- _WHAT TO WORK ON_:
1. Decide whether each statement agrees with the judgment excerpt on the zinc tender dispute. For each, answer yes or no and quote the words of the excerpt that settle it.
(a) The trial Judge found that the plaintiff was not in breach.
(b) Exhibit B-1 is dated 27/31st May, 1967.
(c) Clause 4 reserved to the defendant's Managing Director the liberty to split up the tender.
2. According to the judgment excerpt on the zinc tender dispute, what rate was the plaintiff asked to offer for zinc ash?
3. Carry on the judgment excerpt on the zinc tender dispute, starting after its last sentence.

- _SELECTED TEXT_:
-- Opening Marker --

15. The learned trial Judge proceeded on the footing that under Exhibit B-3 when the defendant asked the plaintiff whether he was willing to offer Rs. 2,715 for zinc dross and Rs. 1,225 for zinc ash, the defendant did not give any indication to the plaintiff that the latter would have to share the contract with another party, that it virtually meant that, if the plaintiff accepted those rates, the entire contract would be given to it, and that, since the plaintiff was willing to perform the entire contract at those rates, it was not in breach.
16. The learned appellate Judge, however, has observed that under Exhibit B-3 itself the plaintiff was asked to say whether he was prepared to lift the zinc dross at Rs. 2,715 and zinc ash at Rs. 1,225, subject to other tender conditions, that these words,' subject to other tender conditions'' automatically included Clause 4 of the original instructions to the tenderers contained in Exhibit B-1, dated 6th April, 1967, that under Clause 4 liberty had been reserved with the Managing Director of the defendant to split up the tender, that the splitting up of the tender between the respondent and another party by the letter, dated 27/31st May, 1967 (Exhibit B-10) was only in accordance with that reserved power, that consequently under Exhibit B-10 the contract became concluded and that, since the plaintiff was not willing to share the contract with another, the plaintiff was in breach.

-- Closing Marker --

- _EXTRACTED DATA_:
-- Opening Marker --

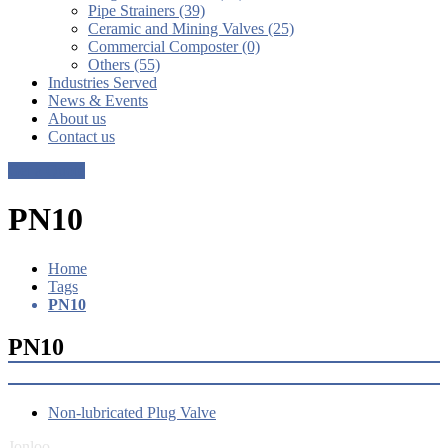
Pipe Strainers (39)
Ceramic and Mining Valves (25)
Commercial Composter (0)
Others (55)
Industries Served
News & Events
About us
Contact us
Get a Quote
PN10
Home
Tags
PN10
PN10
Non-lubricated Plug Valve
Jonloo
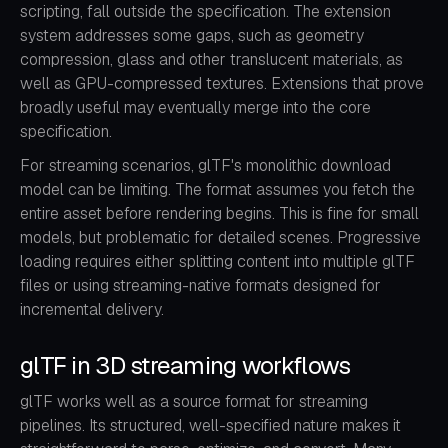
scripting, fall outside the specification. The extension
system addresses some gaps, such as geometry
compression, glass and other translucent materials, as
well as GPU-compressed textures. Extensions that prove
broadly useful may eventually merge into the core
specification.
For streaming scenarios, glTF's monolithic download
model can be limiting. The format assumes you fetch the
entire asset before rendering begins. This is fine for small
models, but problematic for detailed scenes. Progressive
loading requires either splitting content into multiple glTF
files or using streaming-native formats designed for
incremental delivery.
glTF in 3D streaming workflows
glTF works well as a source format for streaming
pipelines. Its structured, well-specified nature makes it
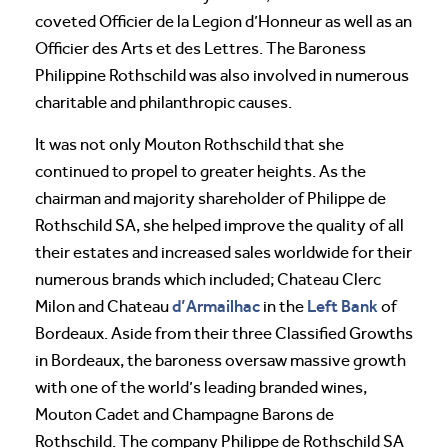
coveted Officier de la Legion d’Honneur as well as an
Officier des Arts et des Lettres. The Baroness
Philippine Rothschild was also involved in numerous
charitable and philanthropic causes.
It was not only Mouton Rothschild that she
continued to propel to greater heights. As the
chairman and majority shareholder of Philippe de
Rothschild SA, she helped improve the quality of all
their estates and increased sales worldwide for their
numerous brands which included; Chateau Clerc
d’Armailhac
Left Bank
Milon and Chateau
in the
of
Bordeaux. Aside from their three Classified Growths
in Bordeaux, the baroness oversaw massive growth
with one of the world’s leading branded wines,
Mouton Cadet and Champagne Barons de
Rothschild. The company Philippe de Rothschild SA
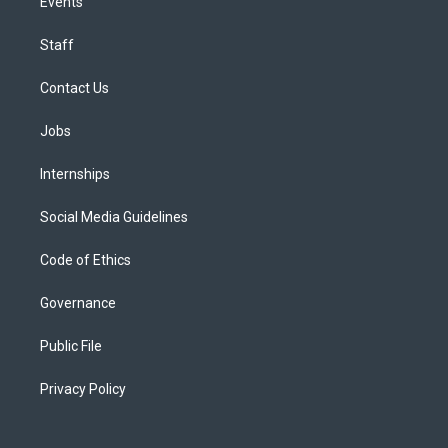
Events
Staff
Contact Us
Jobs
Internships
Social Media Guidelines
Code of Ethics
Governance
Public File
Privacy Policy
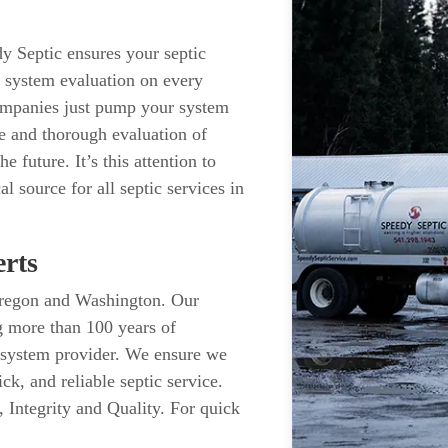
y Septic ensures your septic
c system evaluation on every
ompanies just pump your system
e and thorough evaluation of
 future. It’s this attention to
al source for all septic services in
rts
n Oregon and Washington. Our
g more than 100 years of
 system provider. We ensure we
ck, and reliable septic service.
 Integrity and Quality. For quick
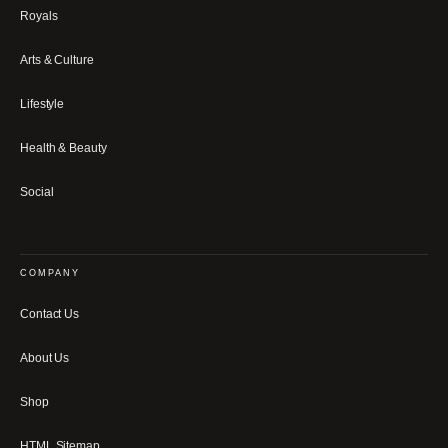
Royals
Arts & Culture
Lifestyle
Health & Beauty
Social
COMPANY
Contact Us
About Us
Shop
HTML Sitemap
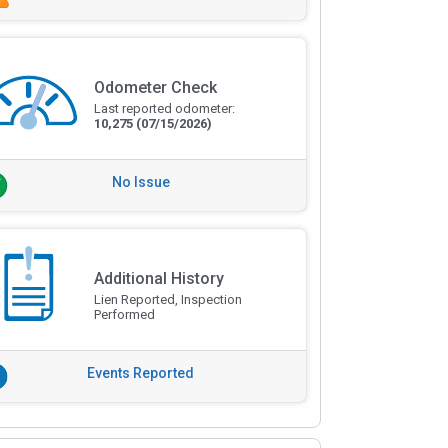
Odometer Check
Last reported odometer:
10,275
(07/15/2026)
No Issue
Additional History
Lien Reported, Inspection
Performed
Events Reported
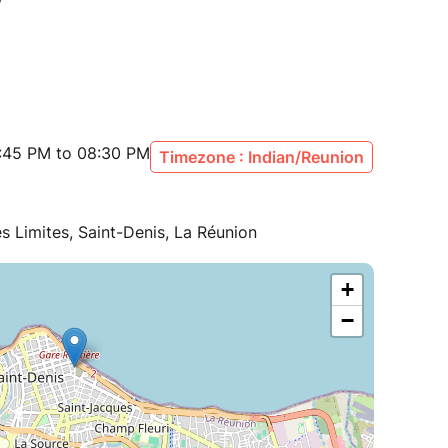
:45 PM to 08:30 PM
Timezone : Indian/Reunion
 Limites, Saint-Denis, La Réunion
+
−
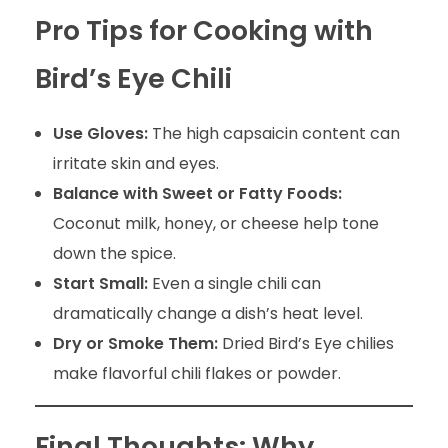
Pro Tips for Cooking with
Bird’s Eye Chili
Use Gloves:
The high capsaicin content can
irritate skin and eyes.
Balance with Sweet or Fatty Foods:
Coconut milk, honey, or cheese help tone
down the spice.
Start Small:
Even a single chili can
dramatically change a dish’s heat level.
Dry or Smoke Them:
Dried Bird’s Eye chilies
make flavorful chili flakes or powder.
Final Thoughts: Why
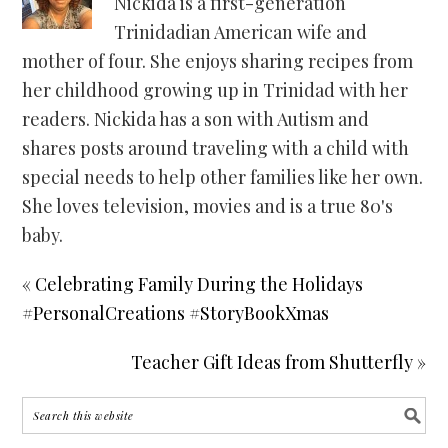
Nickida is a first-generation
Trinidadian American wife and
mother of four. She enjoys sharing recipes from
her childhood growing up in Trinidad with her
readers. Nickida has a son with Autism and
shares posts around traveling with a child with
special needs to help other families like her own.
She loves television, movies and is a true 80's
baby.
« Celebrating Family During the Holidays
#PersonalCreations #StoryBookXmas
Teacher Gift Ideas from Shutterfly »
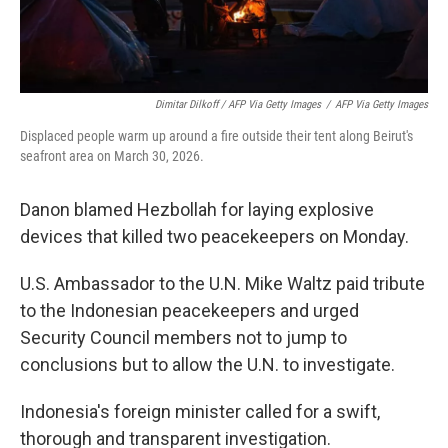
Dimitar Dilkoff / AFP Via Getty Images
/
AFP Via Getty Images
Displaced people warm up around a fire outside their tent along Beirut's
seafront area on March 30, 2026.
Danon blamed Hezbollah for laying explosive
devices that killed two peacekeepers on Monday.
U.S. Ambassador to the U.N. Mike Waltz paid tribute
to the Indonesian peacekeepers and urged
Security Council members not to jump to
conclusions but to allow the U.N. to investigate.
Indonesia's foreign minister called for a swift,
thorough and transparent investigation.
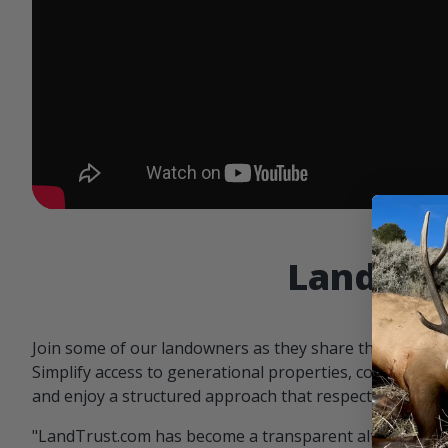
Landowne
Join some of our landowners as they share the benefit
Simplify access to generational properties, communicat
and enjoy a structured approach that respects both par
"LandTrust.com has become a transparent alternative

-- Closing Marker --

- _PER-TASK OUTPUTS_:
1.
(a) Yes: "since the plaintiff was willing to perform the entire contract at those rates, it was not in breach."
(b) No: "Exhibit B-1, dated 6th April, 1967"
(c) Yes: "under Clause 4 liberty had been reserved with the Managing Director of the defendant to split up the tender"

2. Rs. 1,225

3.
17. It seems to me that the reasoning of the learned appellate Judge is correct. The trial Judge has ignored the words ' subject to other tender conditions'' which find place in Exhibit B-3. Those words would automatically attract the latter portion of Clause 4 of the original instructions in Exhibit B-l, dated 6th April, 1967. Under Clause 4 the Managing Director of the defendant was entitled to split up the tender. It was with full knowledge of that condition that the plaintiff accepted the rates of Rs. 2,715 and Rs. 1,225. Under the circumstances, it could be deemed to be an offer by the plaintiff to accept those rates in substitution of the original offer of Rs. 2,705 and Rs. 360, but subject to the tender conditions including Clause 4. The plaintiff did not say in Exhibit B-6 or in the further reminders that its acceptance of the increased rates was on the footing that the contract would be assigned to it exclusively. The plaintiff must have known that under Clause 4 the Managing Director of the defendant had power to split up the tender, and when it offered the higher rates with full knowledge, the defendant was perfectly entitled to split up the tender under Exhibit B-10 and the contract thereby became concluded.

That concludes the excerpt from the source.